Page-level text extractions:
· · · · · · ·
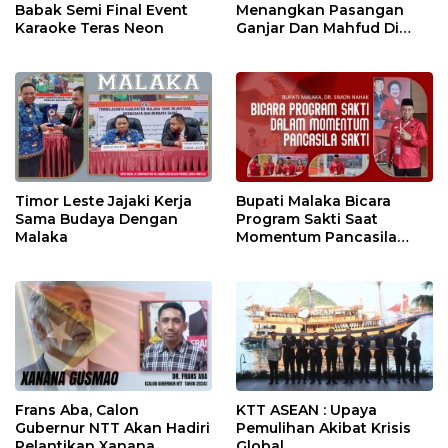
Babak Semi Final Event
Menangkan Pasangan
Karaoke Teras Neon
Ganjar Dan Mahfud Di
Malaka
Timor Leste Jajaki Kerja
Bupati Malaka Bicara
Sama Budaya Dengan
Program Sakti Saat
Malaka
Momentum Pancasila
Sakti
Frans Aba, Calon
KTT ASEAN : Upaya
Gubernur NTT Akan Hadiri
Pemulihan Akibat Krisis
Pelantikan Xanana
Global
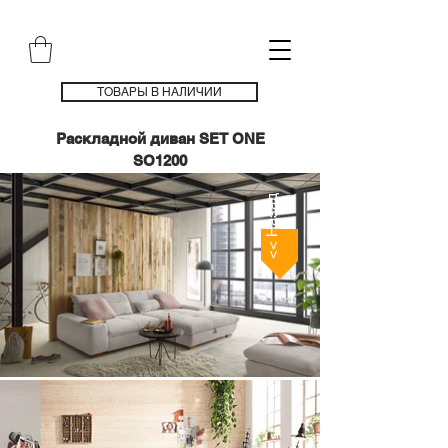
ТОВАРЫ В НАЛИЧИИ
Раскладной диван SET ONE
SO1200
<< Назад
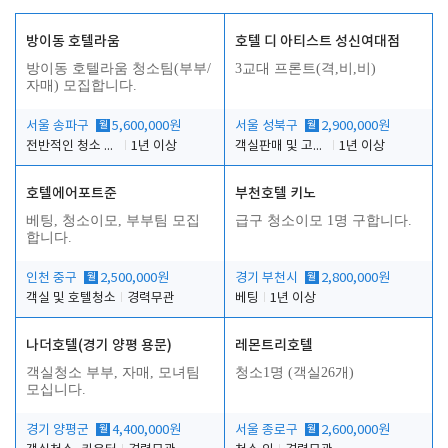
방이동 호텔라움
호텔 디 아티스트 성신여대점
방이동 호텔라움 청소팀(부부/
3교대 프론트(격,비,비)
자매) 모집합니다.
서울 송파구
월
5,600,000원
서울 성북구
월
2,900,000원
전반적인 청소 업무(객실청소.객실정리)
1년 이상
객실판매 및 고객응대
1년 이상
호텔에어포트준
부천호텔 키노
베팅, 청소이모, 부부팀 모집
급구 청소이모 1명 구합니다.
합니다.
인천 중구
월
2,500,000원
경기 부천시
월
2,800,000원
객실 및 호텔청소
경력무관
베팅
1년 이상
나더호텔(경기 양평 용문)
레몬트리호텔
객실청소 부부, 자매, 모녀팀
청소1명 (객실26개)
모십니다.
경기 양평군
월
4,400,000원
서울 종로구
월
2,600,000원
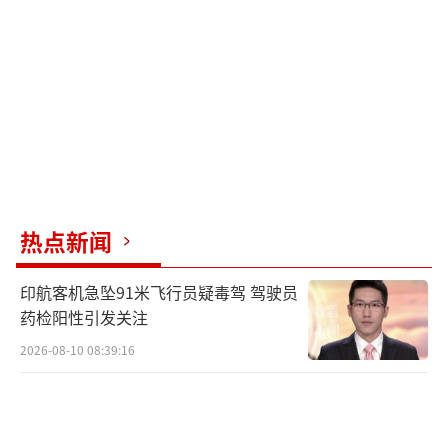
是另一个需要应对的对手。卡拉斯是最坚定的
亲美派，其政治逻辑建立在美国是盟友、俄罗
斯是敌人的二元框架上，但这个框架已失效。
当美国开始对欧洲挥舞关税大棒时，亲美派手
中的筹码贬值。法国和德国看得很清楚，继续
让亲美派掌握外交话语权等于把欧盟的谈判筹
码双手奉送给美国。因此，这次削权行动表面
热点新闻
上针对卡拉斯个人，实际上是法德在清理门
户，将那些与美国绑定太深的人从决策层踢出
印航客机急坠91米飞行员疑毒驾 驾驶员
去。
药检阳性引发关注
2026-08-10 08:39:16
欧盟的外交体系天生有缺陷。一个正常国
家的外交部长背后有国家利益和行政体系支
撑，但欧盟的外交代表不同。欧盟不是主权国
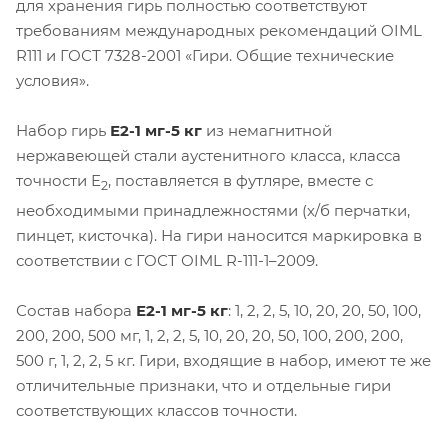
для хранения гирь полностью соответствуют
требованиям международных рекомендаций OIML
R111 и ГОСТ 7328-2001 «Гири. Общие технические
условия».
Набор гирь
Е2-1 мг-5 кг
из немагнитной
нержавеющей стали аустенитного класса, класса
точности E
, поставляется в футляре, вместе с
2
необходимыми принадлежностями (х/б перчатки,
пинцет, кисточка). На гири наносится маркировка в
соответствии с ГОСТ ОIML R-111-1–2009.
Состав набора
Е2-1 мг-5 кг
: 1, 2, 2, 5, 10, 20, 20, 50, 100,
200, 200, 500 мг, 1, 2, 2, 5, 10, 20, 20, 50, 100, 200, 200,
500 г, 1, 2, 2, 5 кг. Гири, входящие в набор, имеют те же
отличительные признаки, что и отдельные гири
соответствующих классов точности.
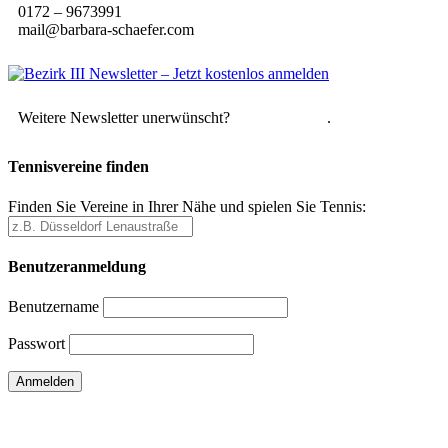
0172 – 9673991
mail@barbara-schaefer.com
Weitere Newsletter unerwünscht?
Hier abmelden
.
Tennisvereine finden
Finden Sie Vereine in Ihrer Nähe und spielen Sie Tennis:
Benutzeranmeldung
Benutzername
Passwort
Passwort vergessen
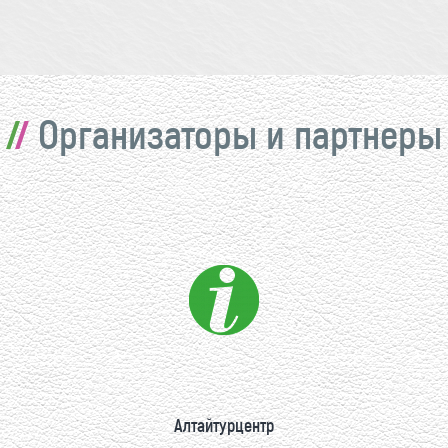
Организаторы и партнеры
Алтайтурцентр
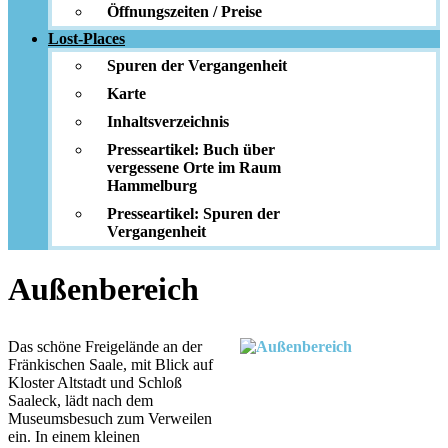
Öffnungszeiten / Preise
Lost-Places
Spuren der Vergangenheit
Karte
Inhaltsverzeichnis
Presseartikel: Buch über
vergessene Orte im Raum
Hammelburg
Presseartikel: Spuren der
Vergangenheit
Außenbereich
Das schöne Freigelände an der
Fränkischen Saale, mit Blick auf
Kloster Altstadt und Schloß
Saaleck, lädt nach dem
Museumsbesuch zum Verweilen
ein. In einem kleinen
· · · · · · ·
Output every entry verbatim but skip the pictures.

Babak Semi Final Event
Menangkan Pasangan
Karaoke Teras Neon
Ganjar Dan Mahfud Di
Malaka
Timor Leste Jajaki Kerja
Bupati Malaka Bicara
Sama Budaya Dengan
Program Sakti Saat
Malaka
Momentum Pancasila
Sakti
Frans Aba, Calon
KTT ASEAN : Upaya
Gubernur NTT Akan Hadiri
Pemulihan Akibat Krisis
Pelantikan Xanana
Global
ТОВАРЫ В НАЛИЧИИ
Раскладной диван SET ONE
SO1200
<< Назад
방이동 호텔라움
호텔 디 아티스트 성신여대점
방이동 호텔라움 청소팀(부부/
3교대 프론트(격,비,비)
자매) 모집합니다.
서울 송파구
월
5,600,000원
서울 성북구
월
2,900,000원
전반적인 청소 업무(객실청소.객실정리)
1년 이상
객실판매 및 고객응대
1년 이상
호텔에어포트준
부천호텔 키노
베팅, 청소이모, 부부팀 모집
급구 청소이모 1명 구합니다.
합니다.
인천 중구
월
2,500,000원
경기 부천시
월
2,800,000원
객실 및 호텔청소
경력무관
베팅
1년 이상
나더호텔(경기 양평 용문)
레몬트리호텔
객실청소 부부, 자매, 모녀팀
청소1명 (객실26개)
모십니다.
경기 양평군
월
4,400,000원
서울 종로구
월
2,600,000원
是另一个需要应对的对手。卡拉斯是最坚定的
亲美派，其政治逻辑建立在美国是盟友、俄罗
斯是敌人的二元框架上，但这个框架已失效。
当美国开始对欧洲挥舞关税大棒时，亲美派手
中的筹码贬值。法国和德国看得很清楚，继续
让亲美派掌握外交话语权等于把欧盟的谈判筹
码双手奉送给美国。因此，这次削权行动表面
热点新闻
上针对卡拉斯个人，实际上是法德在清理门
户，将那些与美国绑定太深的人从决策层踢出
印航客机急坠91米飞行员疑毒驾 驾驶员
去。
药检阳性引发关注
2026-08-10 08:39:16
欧盟的外交体系天生有缺陷。一个正常国
家的外交部长背后有国家利益和行政体系支
撑，但欧盟的外交代表不同。欧盟不是主权国
для хранения гирь полностью соответствуют
требованиям международных рекомендаций OIML
R111 и ГОСТ 7328-2001 «Гири. Общие технические
условия».
Набор гирь
Е2-1 мг-5 кг
из немагнитной
нержавеющей стали аустенитного класса, класса
точности E
, поставляется в футляре, вместе с
2
необходимыми принадлежностями (х/б перчатки,
пинцет, кисточка). На гири наносится маркировка в
соответствии с ГОСТ ОIML R-111-1–2009.
Состав набора
Е2-1 мг-5 кг
: 1, 2, 2, 5, 10, 20, 20, 50, 100,
200, 200, 500 мг, 1, 2, 2, 5, 10, 20, 20, 50, 100, 200, 200,
500 г, 1, 2, 2, 5 кг. Гири, входящие в набор, имеют те же
отличительные признаки, что и отдельные гири
соответствующих классов точности.
0172 – 9673991
mail@barbara-schaefer.com
Weitere Newsletter unerwünscht?
Hier abmelden
.
Tennisvereine finden
Finden Sie Vereine in Ihrer Nähe und spielen Sie Tennis:
Benutzeranmeldung
Benutzername
Passwort
Passwort vergessen
Организаторы и партнеры
Алтайтурцентр
Öffnungszeiten / Preise
Lost-Places
Spuren der Vergangenheit
Karte
Inhaltsverzeichnis
Presseartikel: Buch über
vergessene Orte im Raum
Hammelburg
Presseartikel: Spuren der
Vergangenheit
Außenbereich
Das schöne Freigelände an der
Fränkischen Saale, mit Blick auf
Kloster Altstadt und Schloß
Saaleck, lädt nach dem
Museumsbesuch zum Verweilen
ein. In einem kleinen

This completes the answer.